BEGIN LISTED ENTRIES

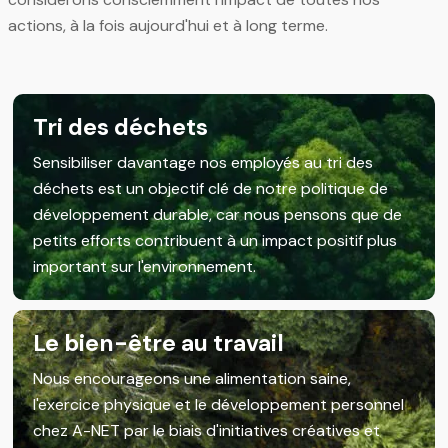
actions, à la fois aujourd'hui et à long terme.
Tri des déchets
Sensibiliser davantage nos employés au tri des
déchets est un objectif clé de notre politique de
développement durable, car nous pensons que de
petits efforts contribuent à un impact positif plus
important sur l'environnement.
Le bien-être au travail
Nous encourageons une alimentation saine,
l'exercice physique et le développement personnel
chez A-NET par le biais d'initiatives créatives et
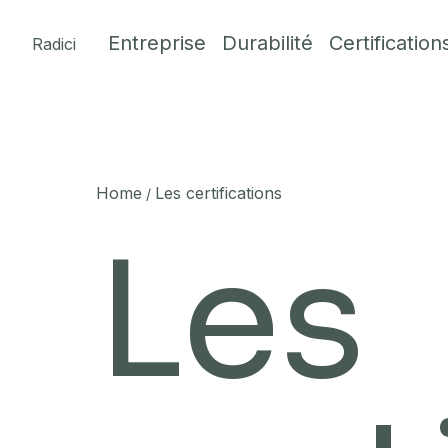
Skip to content
Entreprise
Durabilité
Certification
Radici
Home
Les certifications
/
Les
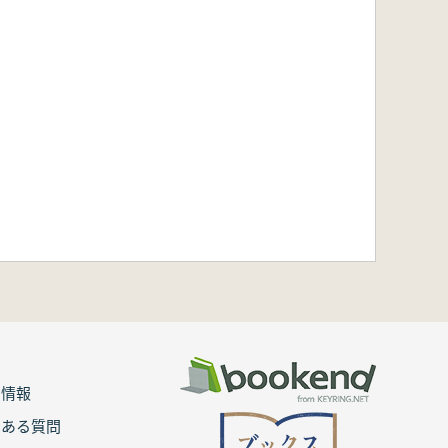
用情報
くある質問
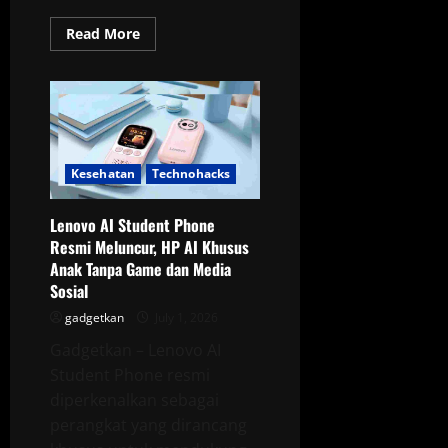
Read
Read More
more
about
Realme
P4x
dan
Realme
P4
Lite
Resmi
Meluncur
Kesehatan
Technohacks
di
Indonesia,
Baterai
Lenovo AI Student Phone
Jumbo
Jadi
Resmi Meluncur, HP AI Khusus
Daya
Anak Tanpa Game dan Media
Tarik
Utama
Sosial
gadgetkan
July 1, 2026
Gadgetkan – Lenovo AI
Student Phone resmi
diperkenalkan sebagai
perangkat yang dirancang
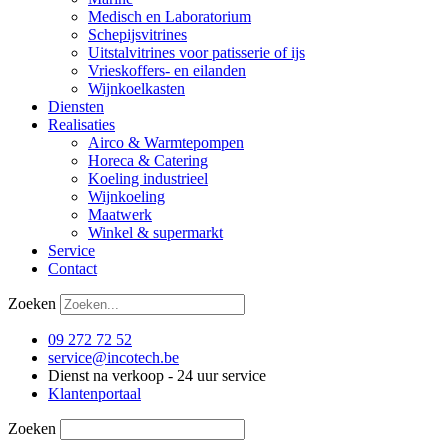
Medisch en Laboratorium
Schepijsvitrines
Uitstalvitrines voor patisserie of ijs
Vrieskoffers- en eilanden
Wijnkoelkasten
Diensten
Realisaties
Airco & Warmtepompen
Horeca & Catering
Koeling industrieel
Wijnkoeling
Maatwerk
Winkel & supermarkt
Service
Contact
Zoeken
09 272 72 52
service@incotech.be
Dienst na verkoop - 24 uur service
Klantenportaal
Zoeken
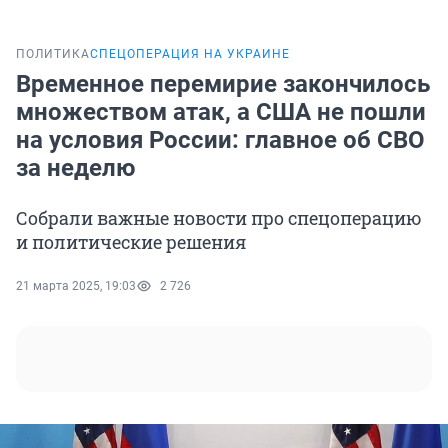
ПОЛИТИКА
СПЕЦОПЕРАЦИЯ НА УКРАИНЕ
Временное перемирие закончилось
множеством атак, а США не пошли
на условия России: главное об СВО
за неделю
Собрали важные новости про спецоперацию
и политические решения
21 марта 2025, 19:03
2 726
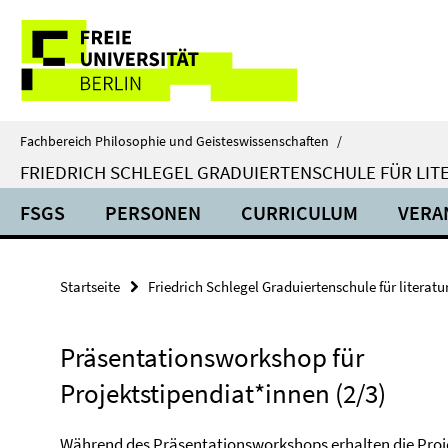
Springe
Service-
direkt
zu
Navigation
Inhalt
Fachbereich Philosophie und Geisteswissenschaften
/
FRIEDRICH SCHLEGEL GRADUIERTENSCHULE FÜR LIT
FSGS
PERSONEN
CURRICULUM
VERA
Startseite
Friedrich Schlegel Graduiertenschule für literat
Präsentationsworkshop für
Projektstipendiat*innen (2/3)
Während des Präsentationsworkshops erhalten die Proj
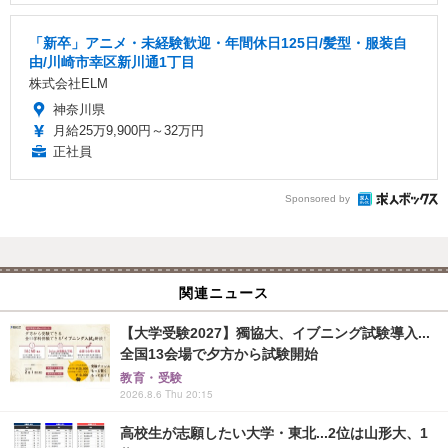
「新卒」アニメ・未経験歓迎・年間休日125日/髪型・服装自
由/川崎市幸区新川通1丁目
株式会社ELM
神奈川県
月給25万9,900円～32万円
正社員
Sponsored by
関連ニュース
【大学受験2027】獨協大、イブニング試験導入...
全国13会場で夕方から試験開始
教育・受験
2026.8.6 Thu 20:15
高校生が志願したい大学・東北...2位は山形大、1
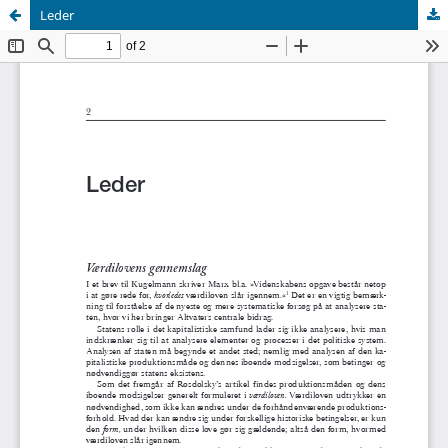
Leder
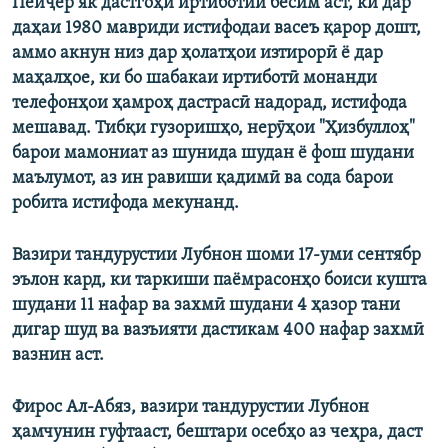
Пейҷер як дастгоҳи иртиботии бесим аст, ки дар
даҳаи 1980 мавриди истифодаи васеъ қарор дошт,
аммо акнун низ дар ҳолатҳои изтирорӣ ё дар
маҳалҳое, ки бо шабакаи иртиботӣ монанди
телефонҳои ҳамроҳ дастрасӣ надорад, истифода
мешавад. Тибқи гузоришҳо, нерӯҳои "Ҳизбуллоҳ"
барои мамониат аз шунида шудан ё фош шудани
маълумот, аз ин равиши қадимӣ ва сода барои
робита истифода мекунанд.
Вазири тандурустии Лубнон шоми 17-уми сентябр
эълон кард, ки таркиши паёмрасонҳо боиси кушта
шудани 11 нафар ва захмӣ шудани 4 ҳазор тани
дигар шуд ва вазъияти дастикам 400 нафар захмӣ
вазнин аст.
Фирос Ал-Абяз, вазири тандурустии Лубнон
ҳамчунин гуфтааст, бештари осебҳо аз чеҳра, даст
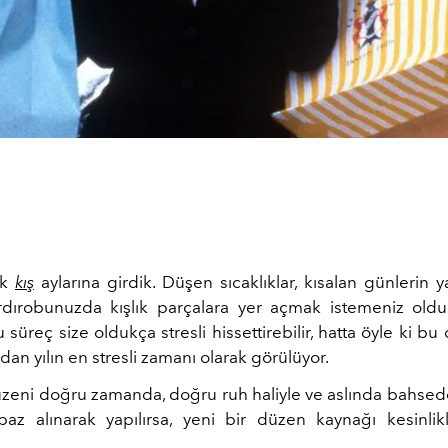
ak
kış
aylarına girdik. Düşen sıcaklıklar, kısalan günlerin ya
dırobunuzda kışlık parçalara yer açmak istemeniz old
 süreç size oldukça stresli hissettirebilir, hatta öyle ki 
ndan yılın en stresli zamanı olarak görülüyor.
zeni doğru zamanda, doğru ruh haliyle ve aslında bahse
az alınarak yapılırsa, yeni bir düzen kaynağı kesinlik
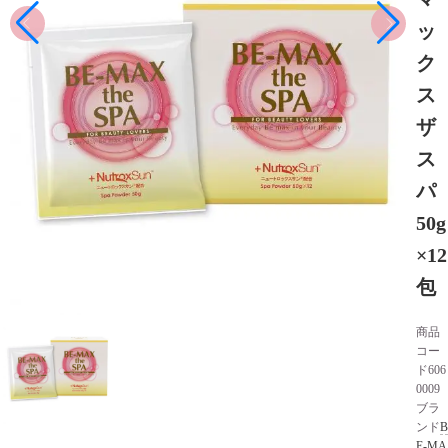
ッ
ク
ス
ザ
ス
パ
50g
×12
包
商品
コー
ド
606
0009
ブラ
ンド
B
E-MA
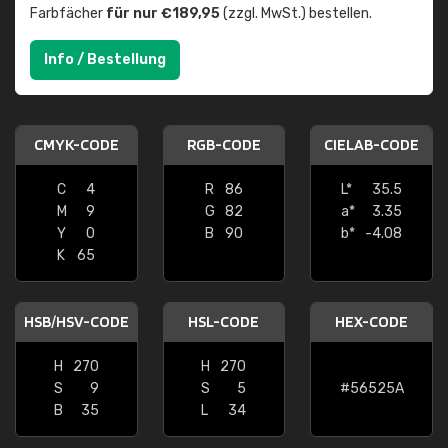
Farbfächer
für nur €189,95
(zzgl. MwSt.) bestellen.
Info / Bestellung
CMYK-CODE
RGB-CODE
CIELAB-CODE
C
4
R
86
L*
35.5
M
9
G
82
a*
3.35
Y
0
B
90
b*
-4.08
K
65
HSB/HSV-CODE
HSL-CODE
HEX-CODE
H
270
H
270
S
9
S
5
#56525A
B
35
L
34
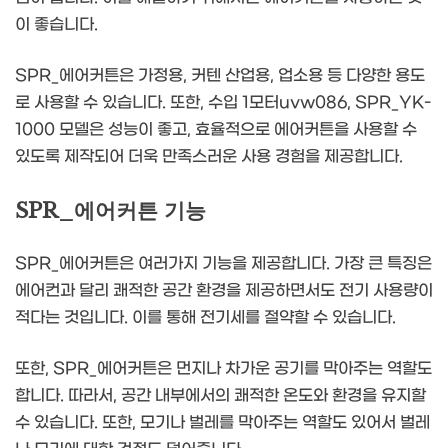
이 좋습니다.
SPR_에어커튼은 가정용, 커텐 산업용, 업소용 등 다양한 용도
로 사용할 수 있습니다. 또한, 수입 1모터uvw086, SPR_YK-
1000 모델은 성능이 좋고, 효율적으로 에어커튼을 사용할 수
있도록 제작되어 더욱 만족스러운 사용 경험을 제공합니다.
SPR_에어커튼 기능
SPR_에어커튼은 여러가지 기능을 제공합니다. 가장 큰 특징은
에어컨과 달리 쾌적한 공간 환경을 제공하면서도 전기 사용량이
적다는 것입니다. 이를 통해 전기세를 절약할 수 있습니다.
또한, SPR_에어커튼은 먼지나 차가운 공기를 막아주는 역할도
합니다. 따라서, 공간 내부에서의 쾌적한 온도와 환경을 유지할
수 있습니다. 또한, 모기나 벌레를 막아주는 역할도 있어서 벌레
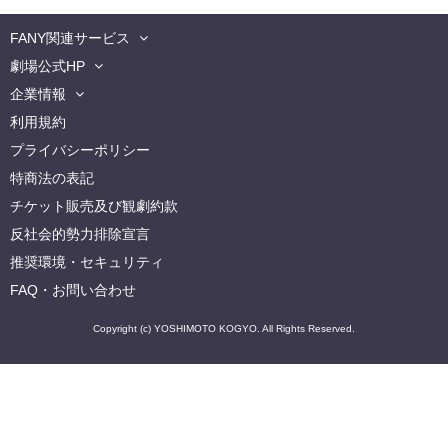
FANY関連サービス
劇場公式HP
企業情報
利用規約
プライバシーポリシー
特商法の表記
チケット販売及び観劇約款
反社会的勢力排除宣言
推奨環境・セキュリティ
FAQ・お問い合わせ
Copyright (c) YOSHIMOTO KOGYO. All Rights Reserved.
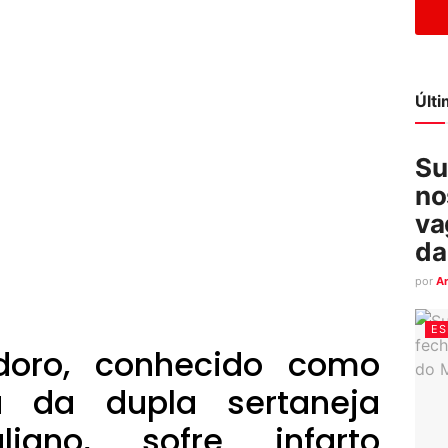
Últ
Su
no
va
da
por
A
ES
odoro, conhecido como
ta da dupla sertaneja
iano, sofre infarto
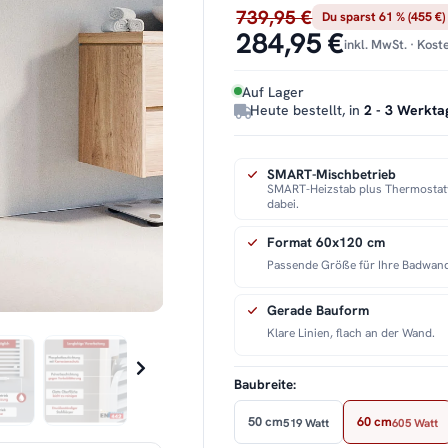
739,95 €
Du sparst 61 % (455 €)
284,95 €
inkl. MwSt. · Kos
Auf Lager
Heute bestellt, in
2 - 3 Werkta
SMART-Mischbetrieb
SMART-Heizstab plus Thermostatv
dabei.
Format 60x120 cm
Passende Größe für Ihre Badwan
Gerade Bauform
Klare Linien, flach an der Wand.
Baubreite:
50 cm
60 cm
519 Watt
605 Watt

END LISTED ENTRIES

Turn everything from the start of the listing down to the line containing "l'exercice physique et", that line included, into a numbered list with one line per item. Skip blank lines and leave out the pictures.

1. actions, à la fois aujourd'hui et à long terme.
2. Tri des déchets
3. Sensibiliser davantage nos employés au tri des
4. déchets est un objectif clé de notre politique de
5. développement durable, car nous pensons que de
6. petits efforts contribuent à un impact positif plus
7. important sur l'environnement.
8. Le bien-être au travail
9. Nous encourageons une alimentation saine,
10. l'exercice physique et le développement personnel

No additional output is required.